**What you will do**
Copy the text of the material below word for word, and leave the pictures out of your answer.

- Opening Delimiter -

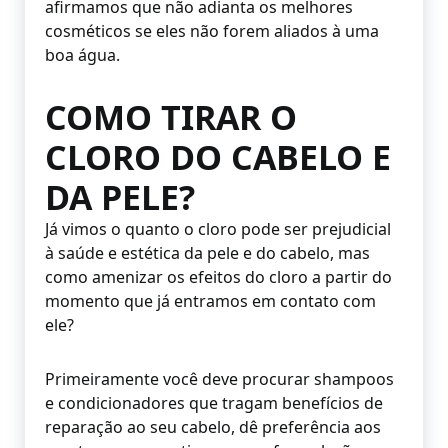
afirmamos que não adianta os melhores
cosméticos se eles não forem aliados à uma
boa água.
COMO TIRAR O
CLORO DO CABELO E
DA PELE?
Já vimos o quanto o cloro pode ser prejudicial
à saúde e estética da pele e do cabelo, mas
como amenizar os efeitos do cloro a partir do
momento que já entramos em contato com
ele?
Primeiramente você deve procurar shampoos
e condicionadores que tragam benefícios de
reparação ao seu cabelo, dê preferência aos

- Closing Delimiter -

**Answer to the exercise**
afirmamos que não adianta os melhores
cosméticos se eles não forem aliados à uma
boa água.
COMO TIRAR O
CLORO DO CABELO E
DA PELE?
Já vimos o quanto o cloro pode ser prejudicial
à saúde e estética da pele e do cabelo, mas
como amenizar os efeitos do cloro a partir do
momento que já entramos em contato com
ele?
Primeiramente você deve procurar shampoos
e condicionadores que tragam benefícios de
reparação ao seu cabelo, dê preferência aos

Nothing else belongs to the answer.